LTCF-Net: A Transformer-Enhanced Dual-Channel Fourier Framework for Low-Light Image Restoration
This addresses low-light image quality for applications like photography or surveillance, but it appears incremental as it builds on existing color space and Transformer methods.
The paper tackles low-light image restoration by introducing LTCF-Net, which uses dual color spaces, a Transformer, and a Fourier module to enhance images, achieving state-of-the-art performance on multiple metrics and datasets.
We introduce LTCF-Net, a novel network architecture designed for enhancing low-light images. Unlike Retinex-based methods, our approach utilizes two color spaces - LAB and YUV - to efficiently separate and process color information, by leveraging the separation of luminance from chromatic components in color images.
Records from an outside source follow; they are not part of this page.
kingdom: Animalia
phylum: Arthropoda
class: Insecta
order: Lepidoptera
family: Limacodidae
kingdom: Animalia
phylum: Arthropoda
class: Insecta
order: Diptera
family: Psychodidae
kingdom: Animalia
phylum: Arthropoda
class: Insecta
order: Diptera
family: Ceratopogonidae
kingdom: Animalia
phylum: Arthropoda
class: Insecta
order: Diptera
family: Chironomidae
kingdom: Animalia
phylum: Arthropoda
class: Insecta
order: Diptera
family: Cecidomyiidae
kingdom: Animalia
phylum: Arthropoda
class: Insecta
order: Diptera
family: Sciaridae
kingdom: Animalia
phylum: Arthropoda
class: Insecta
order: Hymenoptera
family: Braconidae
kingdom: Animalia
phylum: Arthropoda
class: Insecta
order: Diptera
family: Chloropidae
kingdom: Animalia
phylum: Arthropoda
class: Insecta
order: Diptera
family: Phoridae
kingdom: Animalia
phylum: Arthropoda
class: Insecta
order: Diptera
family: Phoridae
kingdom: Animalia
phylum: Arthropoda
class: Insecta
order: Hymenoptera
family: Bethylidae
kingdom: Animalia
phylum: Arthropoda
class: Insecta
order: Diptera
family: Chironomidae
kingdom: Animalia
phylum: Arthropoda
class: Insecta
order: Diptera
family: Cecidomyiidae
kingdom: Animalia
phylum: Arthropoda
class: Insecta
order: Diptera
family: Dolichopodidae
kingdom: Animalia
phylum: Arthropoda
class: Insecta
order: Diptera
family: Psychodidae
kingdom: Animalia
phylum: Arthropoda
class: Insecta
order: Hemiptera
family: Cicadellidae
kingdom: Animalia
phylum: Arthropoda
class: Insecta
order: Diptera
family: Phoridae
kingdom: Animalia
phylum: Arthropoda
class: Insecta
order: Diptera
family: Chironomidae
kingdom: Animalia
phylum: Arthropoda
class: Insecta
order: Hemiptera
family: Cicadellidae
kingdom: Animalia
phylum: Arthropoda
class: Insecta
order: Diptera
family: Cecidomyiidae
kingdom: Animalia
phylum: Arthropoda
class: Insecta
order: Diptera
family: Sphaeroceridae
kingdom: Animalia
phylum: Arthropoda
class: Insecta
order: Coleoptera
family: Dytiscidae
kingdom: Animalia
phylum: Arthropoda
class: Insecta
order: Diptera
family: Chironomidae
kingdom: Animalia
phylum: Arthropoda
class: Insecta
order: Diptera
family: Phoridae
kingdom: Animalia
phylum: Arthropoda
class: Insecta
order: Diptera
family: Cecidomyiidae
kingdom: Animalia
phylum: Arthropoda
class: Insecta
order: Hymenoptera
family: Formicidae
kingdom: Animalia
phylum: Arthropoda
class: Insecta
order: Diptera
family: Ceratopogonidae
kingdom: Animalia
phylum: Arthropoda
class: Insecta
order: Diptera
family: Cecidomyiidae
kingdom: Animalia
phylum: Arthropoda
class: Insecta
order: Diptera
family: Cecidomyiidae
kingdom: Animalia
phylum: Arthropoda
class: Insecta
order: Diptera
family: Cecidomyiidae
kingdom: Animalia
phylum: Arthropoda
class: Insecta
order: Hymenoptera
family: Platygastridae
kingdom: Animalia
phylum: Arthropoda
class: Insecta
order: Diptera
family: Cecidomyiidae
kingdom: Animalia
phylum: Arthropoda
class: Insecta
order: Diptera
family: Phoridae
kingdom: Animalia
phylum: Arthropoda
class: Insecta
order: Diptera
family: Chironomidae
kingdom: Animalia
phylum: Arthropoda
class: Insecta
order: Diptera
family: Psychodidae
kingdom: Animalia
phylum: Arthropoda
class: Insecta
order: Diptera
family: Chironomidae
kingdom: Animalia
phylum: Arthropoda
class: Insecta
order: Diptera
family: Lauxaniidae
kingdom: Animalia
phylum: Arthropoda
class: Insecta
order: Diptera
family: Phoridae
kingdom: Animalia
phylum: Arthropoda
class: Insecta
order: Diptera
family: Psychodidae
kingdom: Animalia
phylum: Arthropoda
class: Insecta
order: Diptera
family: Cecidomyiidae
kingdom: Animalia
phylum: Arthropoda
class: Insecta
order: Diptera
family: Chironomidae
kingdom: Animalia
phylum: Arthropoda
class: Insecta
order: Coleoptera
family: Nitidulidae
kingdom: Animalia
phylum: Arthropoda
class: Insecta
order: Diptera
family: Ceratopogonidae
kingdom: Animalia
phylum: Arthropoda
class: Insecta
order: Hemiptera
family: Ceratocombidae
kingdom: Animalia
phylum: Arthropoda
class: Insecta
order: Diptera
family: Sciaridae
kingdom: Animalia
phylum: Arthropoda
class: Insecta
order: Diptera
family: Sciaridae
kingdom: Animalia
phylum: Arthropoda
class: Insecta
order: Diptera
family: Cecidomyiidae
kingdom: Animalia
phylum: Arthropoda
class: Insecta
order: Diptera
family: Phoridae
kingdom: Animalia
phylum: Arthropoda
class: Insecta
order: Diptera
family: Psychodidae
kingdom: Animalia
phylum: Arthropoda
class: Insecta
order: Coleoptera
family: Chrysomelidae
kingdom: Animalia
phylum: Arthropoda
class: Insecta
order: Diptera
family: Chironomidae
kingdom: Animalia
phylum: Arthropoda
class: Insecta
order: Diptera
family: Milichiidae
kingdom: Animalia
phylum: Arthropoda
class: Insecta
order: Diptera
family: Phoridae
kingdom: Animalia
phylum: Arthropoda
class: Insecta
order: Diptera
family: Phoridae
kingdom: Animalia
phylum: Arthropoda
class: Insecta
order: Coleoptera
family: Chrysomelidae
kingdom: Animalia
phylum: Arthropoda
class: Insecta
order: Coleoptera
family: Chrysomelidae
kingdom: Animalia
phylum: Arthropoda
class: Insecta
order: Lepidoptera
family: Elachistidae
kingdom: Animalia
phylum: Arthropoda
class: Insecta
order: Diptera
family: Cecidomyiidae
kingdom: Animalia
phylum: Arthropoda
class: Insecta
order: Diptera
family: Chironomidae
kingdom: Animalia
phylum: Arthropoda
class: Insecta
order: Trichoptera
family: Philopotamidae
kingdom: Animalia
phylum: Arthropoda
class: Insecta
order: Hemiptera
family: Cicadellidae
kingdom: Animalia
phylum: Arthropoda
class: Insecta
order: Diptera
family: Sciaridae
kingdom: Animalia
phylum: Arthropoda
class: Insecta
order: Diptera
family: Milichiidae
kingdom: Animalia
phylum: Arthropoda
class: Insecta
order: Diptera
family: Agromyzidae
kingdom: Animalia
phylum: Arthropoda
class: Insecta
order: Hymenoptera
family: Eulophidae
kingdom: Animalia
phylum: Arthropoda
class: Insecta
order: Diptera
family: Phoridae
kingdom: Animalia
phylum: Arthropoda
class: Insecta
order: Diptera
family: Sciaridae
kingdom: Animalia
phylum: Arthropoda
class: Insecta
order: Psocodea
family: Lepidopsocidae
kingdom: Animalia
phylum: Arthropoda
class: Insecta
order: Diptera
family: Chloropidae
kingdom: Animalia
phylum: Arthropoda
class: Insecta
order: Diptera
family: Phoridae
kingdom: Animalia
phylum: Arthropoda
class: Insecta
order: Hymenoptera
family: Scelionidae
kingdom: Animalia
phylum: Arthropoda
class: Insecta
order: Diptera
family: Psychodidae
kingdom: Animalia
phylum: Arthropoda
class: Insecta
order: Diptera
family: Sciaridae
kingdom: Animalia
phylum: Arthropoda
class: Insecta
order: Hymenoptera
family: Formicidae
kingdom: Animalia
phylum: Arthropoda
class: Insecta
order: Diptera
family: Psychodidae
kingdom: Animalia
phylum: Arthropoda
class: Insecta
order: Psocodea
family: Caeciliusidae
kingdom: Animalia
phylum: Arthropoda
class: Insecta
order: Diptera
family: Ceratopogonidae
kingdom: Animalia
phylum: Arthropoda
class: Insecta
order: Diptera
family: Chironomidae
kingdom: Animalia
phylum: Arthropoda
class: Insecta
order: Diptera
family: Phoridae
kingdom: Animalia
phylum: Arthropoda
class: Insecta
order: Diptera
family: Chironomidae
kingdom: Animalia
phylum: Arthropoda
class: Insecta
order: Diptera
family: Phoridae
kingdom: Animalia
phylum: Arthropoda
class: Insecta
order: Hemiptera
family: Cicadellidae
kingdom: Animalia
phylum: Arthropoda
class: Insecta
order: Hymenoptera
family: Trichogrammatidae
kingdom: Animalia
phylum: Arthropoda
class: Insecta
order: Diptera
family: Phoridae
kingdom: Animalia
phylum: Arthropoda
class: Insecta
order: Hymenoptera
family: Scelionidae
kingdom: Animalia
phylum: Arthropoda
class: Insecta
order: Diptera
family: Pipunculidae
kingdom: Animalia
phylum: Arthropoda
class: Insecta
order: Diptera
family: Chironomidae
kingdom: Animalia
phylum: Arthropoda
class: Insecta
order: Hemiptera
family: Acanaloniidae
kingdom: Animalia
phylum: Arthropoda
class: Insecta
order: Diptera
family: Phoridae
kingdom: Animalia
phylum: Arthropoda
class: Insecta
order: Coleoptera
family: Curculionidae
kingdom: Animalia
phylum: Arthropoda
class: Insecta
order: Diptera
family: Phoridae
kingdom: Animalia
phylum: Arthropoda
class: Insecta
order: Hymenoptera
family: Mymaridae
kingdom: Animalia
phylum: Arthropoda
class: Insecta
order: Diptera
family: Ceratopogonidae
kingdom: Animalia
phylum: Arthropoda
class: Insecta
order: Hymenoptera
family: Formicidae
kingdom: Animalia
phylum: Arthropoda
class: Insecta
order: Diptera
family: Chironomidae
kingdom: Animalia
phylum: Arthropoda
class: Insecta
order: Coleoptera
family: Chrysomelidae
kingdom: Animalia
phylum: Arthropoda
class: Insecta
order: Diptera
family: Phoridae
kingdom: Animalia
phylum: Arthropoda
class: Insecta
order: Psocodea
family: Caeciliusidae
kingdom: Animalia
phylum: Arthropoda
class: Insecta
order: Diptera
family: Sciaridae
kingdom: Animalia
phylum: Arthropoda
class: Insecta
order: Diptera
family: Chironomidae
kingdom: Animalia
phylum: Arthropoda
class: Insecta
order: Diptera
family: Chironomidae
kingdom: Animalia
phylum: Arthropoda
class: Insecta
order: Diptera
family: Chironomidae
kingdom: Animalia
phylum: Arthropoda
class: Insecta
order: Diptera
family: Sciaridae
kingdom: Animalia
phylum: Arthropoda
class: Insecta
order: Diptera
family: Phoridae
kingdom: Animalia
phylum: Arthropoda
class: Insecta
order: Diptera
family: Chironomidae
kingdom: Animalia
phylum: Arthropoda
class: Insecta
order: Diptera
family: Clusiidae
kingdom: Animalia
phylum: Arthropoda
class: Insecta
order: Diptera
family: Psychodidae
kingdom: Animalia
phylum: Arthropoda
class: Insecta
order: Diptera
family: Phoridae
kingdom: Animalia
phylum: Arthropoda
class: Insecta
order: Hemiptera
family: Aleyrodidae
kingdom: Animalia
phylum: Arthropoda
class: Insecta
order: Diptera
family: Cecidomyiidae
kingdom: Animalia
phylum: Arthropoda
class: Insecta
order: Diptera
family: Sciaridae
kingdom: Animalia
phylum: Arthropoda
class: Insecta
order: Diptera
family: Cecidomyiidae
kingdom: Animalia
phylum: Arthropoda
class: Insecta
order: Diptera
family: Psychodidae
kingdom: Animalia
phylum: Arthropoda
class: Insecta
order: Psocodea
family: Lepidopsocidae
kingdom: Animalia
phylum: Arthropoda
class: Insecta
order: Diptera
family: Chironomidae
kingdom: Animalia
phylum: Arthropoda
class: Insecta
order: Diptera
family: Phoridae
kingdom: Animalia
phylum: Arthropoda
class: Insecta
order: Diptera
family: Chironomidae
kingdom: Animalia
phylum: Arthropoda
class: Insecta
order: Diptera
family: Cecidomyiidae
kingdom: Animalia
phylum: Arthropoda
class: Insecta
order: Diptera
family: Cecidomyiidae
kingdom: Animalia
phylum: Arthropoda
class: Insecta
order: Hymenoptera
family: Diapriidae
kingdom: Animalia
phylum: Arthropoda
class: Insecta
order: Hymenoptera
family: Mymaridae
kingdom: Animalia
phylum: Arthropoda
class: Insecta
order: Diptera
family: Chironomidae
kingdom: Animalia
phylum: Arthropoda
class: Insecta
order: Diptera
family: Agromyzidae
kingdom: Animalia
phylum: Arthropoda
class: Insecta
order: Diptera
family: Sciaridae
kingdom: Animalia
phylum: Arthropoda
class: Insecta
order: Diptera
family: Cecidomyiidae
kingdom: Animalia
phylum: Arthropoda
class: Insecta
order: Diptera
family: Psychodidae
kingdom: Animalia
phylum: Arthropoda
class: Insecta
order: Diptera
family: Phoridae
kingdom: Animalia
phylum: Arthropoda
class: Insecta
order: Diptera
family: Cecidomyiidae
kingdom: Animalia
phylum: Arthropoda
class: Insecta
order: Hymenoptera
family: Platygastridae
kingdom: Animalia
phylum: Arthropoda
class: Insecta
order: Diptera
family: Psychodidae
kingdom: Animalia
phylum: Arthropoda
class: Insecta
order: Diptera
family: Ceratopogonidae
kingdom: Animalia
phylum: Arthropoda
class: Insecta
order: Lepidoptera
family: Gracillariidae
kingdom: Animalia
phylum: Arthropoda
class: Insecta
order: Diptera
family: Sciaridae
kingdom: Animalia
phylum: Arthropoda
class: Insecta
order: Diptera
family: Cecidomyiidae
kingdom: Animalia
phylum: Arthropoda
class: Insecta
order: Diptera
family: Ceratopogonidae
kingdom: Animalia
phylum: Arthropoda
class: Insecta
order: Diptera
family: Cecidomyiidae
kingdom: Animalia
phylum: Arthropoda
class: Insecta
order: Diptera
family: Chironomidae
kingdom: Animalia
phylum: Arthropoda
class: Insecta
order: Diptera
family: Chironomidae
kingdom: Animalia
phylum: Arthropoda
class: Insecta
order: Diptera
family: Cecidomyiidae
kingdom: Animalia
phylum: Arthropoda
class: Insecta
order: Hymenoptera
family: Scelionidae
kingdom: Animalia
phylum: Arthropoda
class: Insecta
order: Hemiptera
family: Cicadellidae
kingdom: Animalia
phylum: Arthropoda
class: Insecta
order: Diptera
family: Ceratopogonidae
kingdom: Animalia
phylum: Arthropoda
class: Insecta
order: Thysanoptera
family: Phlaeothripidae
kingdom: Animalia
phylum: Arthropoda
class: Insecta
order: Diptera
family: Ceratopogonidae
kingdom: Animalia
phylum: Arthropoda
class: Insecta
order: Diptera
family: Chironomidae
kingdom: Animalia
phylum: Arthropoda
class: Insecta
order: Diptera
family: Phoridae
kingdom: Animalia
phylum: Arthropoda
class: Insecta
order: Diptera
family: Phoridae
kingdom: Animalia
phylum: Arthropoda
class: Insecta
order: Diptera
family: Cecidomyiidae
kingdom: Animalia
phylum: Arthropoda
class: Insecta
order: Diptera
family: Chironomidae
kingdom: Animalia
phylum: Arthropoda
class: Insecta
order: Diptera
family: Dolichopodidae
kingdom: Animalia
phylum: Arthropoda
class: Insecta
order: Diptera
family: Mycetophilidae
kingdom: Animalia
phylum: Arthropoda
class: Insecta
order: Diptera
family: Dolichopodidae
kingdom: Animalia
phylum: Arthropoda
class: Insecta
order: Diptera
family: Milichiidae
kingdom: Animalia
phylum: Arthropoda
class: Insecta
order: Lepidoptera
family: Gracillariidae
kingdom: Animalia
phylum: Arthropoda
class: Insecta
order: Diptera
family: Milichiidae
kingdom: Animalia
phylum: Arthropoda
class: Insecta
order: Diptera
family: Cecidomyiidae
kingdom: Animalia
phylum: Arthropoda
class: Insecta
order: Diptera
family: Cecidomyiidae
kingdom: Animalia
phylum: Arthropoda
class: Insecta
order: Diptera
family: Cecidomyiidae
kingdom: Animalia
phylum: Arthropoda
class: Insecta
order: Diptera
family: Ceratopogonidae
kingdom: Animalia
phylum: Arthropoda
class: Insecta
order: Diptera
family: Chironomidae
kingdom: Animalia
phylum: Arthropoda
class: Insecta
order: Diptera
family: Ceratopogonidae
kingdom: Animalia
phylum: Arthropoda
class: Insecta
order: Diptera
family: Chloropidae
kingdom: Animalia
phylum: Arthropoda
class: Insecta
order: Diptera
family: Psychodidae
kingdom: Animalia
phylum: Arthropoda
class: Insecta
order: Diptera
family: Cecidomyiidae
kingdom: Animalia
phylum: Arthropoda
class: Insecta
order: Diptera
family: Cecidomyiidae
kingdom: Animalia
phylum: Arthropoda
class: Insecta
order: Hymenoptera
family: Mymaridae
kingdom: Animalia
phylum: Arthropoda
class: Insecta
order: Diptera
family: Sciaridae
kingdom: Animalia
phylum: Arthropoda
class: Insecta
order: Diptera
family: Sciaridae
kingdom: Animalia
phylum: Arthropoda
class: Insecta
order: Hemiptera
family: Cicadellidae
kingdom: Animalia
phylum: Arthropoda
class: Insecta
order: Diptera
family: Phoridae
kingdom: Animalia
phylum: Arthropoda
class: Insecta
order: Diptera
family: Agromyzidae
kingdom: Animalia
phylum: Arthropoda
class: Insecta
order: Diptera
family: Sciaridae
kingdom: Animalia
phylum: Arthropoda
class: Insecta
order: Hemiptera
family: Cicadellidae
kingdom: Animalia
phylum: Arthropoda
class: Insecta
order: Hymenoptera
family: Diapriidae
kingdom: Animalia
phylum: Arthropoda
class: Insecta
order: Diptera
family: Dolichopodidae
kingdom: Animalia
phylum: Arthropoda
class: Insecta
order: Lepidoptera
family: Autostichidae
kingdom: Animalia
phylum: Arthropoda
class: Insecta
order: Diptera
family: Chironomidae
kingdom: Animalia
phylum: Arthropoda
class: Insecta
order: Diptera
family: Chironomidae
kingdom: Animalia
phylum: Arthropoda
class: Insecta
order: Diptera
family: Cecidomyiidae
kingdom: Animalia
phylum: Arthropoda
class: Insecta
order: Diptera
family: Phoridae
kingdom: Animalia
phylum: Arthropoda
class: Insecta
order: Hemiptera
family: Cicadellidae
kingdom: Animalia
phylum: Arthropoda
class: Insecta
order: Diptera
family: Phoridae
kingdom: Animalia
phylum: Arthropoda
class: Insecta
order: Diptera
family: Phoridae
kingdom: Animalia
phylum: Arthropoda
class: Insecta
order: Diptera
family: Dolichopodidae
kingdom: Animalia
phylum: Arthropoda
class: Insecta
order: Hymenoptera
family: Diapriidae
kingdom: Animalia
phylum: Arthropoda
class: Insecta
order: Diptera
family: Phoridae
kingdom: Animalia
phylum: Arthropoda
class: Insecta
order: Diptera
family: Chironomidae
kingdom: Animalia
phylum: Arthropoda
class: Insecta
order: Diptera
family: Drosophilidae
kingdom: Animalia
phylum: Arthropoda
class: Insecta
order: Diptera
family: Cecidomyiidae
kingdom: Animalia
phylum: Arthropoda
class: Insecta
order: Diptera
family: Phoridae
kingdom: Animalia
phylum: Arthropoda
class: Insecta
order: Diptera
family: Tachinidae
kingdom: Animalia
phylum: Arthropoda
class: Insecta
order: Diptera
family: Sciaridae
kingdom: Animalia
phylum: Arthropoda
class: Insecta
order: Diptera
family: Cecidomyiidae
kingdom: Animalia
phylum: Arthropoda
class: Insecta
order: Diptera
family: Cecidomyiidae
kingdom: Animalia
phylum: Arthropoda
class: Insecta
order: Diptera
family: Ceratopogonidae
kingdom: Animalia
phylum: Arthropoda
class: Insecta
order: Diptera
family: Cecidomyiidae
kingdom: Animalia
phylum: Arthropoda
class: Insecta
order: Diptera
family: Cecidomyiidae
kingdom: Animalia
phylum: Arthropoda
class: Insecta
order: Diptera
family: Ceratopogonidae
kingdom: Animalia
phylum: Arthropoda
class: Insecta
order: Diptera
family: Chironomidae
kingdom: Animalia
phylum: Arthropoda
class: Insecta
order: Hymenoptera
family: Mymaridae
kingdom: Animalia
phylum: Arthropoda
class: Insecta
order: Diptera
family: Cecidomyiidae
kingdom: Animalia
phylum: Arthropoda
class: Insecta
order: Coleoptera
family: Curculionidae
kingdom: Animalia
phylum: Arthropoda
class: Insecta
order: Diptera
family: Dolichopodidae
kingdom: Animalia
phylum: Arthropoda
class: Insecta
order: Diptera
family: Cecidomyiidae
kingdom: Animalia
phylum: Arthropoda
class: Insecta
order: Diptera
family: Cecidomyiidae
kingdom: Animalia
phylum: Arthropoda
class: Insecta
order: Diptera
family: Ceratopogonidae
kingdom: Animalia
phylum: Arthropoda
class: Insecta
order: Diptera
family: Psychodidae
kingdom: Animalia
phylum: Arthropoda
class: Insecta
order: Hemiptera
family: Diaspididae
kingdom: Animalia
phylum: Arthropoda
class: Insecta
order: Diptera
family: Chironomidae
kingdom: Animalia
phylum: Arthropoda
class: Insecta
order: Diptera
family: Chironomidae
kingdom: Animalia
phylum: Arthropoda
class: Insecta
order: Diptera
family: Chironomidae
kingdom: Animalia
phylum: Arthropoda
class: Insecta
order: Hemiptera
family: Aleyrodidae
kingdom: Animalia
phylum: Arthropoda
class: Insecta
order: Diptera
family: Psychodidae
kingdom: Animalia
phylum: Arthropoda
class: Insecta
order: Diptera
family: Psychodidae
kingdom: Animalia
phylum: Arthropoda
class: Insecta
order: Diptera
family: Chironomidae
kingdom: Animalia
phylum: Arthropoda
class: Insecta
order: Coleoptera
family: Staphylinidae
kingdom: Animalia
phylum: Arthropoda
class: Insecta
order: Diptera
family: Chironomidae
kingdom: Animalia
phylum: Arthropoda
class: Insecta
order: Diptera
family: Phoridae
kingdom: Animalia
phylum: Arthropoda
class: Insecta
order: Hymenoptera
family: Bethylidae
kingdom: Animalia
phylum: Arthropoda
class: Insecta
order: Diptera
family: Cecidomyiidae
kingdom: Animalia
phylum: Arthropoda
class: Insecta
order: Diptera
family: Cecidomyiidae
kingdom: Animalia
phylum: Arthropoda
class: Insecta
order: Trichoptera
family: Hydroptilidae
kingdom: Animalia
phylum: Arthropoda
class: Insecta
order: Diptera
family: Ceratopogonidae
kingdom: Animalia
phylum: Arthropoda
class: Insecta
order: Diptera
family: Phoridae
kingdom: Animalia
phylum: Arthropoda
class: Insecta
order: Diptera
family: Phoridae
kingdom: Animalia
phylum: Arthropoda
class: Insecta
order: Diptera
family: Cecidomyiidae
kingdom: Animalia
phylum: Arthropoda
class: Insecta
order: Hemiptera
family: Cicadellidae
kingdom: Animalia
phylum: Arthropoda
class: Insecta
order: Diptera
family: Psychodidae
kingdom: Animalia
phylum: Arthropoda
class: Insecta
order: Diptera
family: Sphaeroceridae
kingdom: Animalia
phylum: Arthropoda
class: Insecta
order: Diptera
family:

In addition, our model incorporates the Transformer architecture to comprehensively understand image content while maintaining computational efficiency. To dynamically balance the brightness in output images, we also introduce a Fourier transform module that adjusts the luminance channel in the frequency domain. This mechanism could uniformly balance brightness across different regions while eliminating background noises, and thereby enhancing visual quality. By combining these innovative components, LTCF-Net effectively improves low-light image quality while keeping the model lightweight. Experimental results demonstrate that our method outperforms current state-of-the-art approaches across multiple evaluation metrics and datasets, achieving more natural color restoration and a balanced brightness distribution.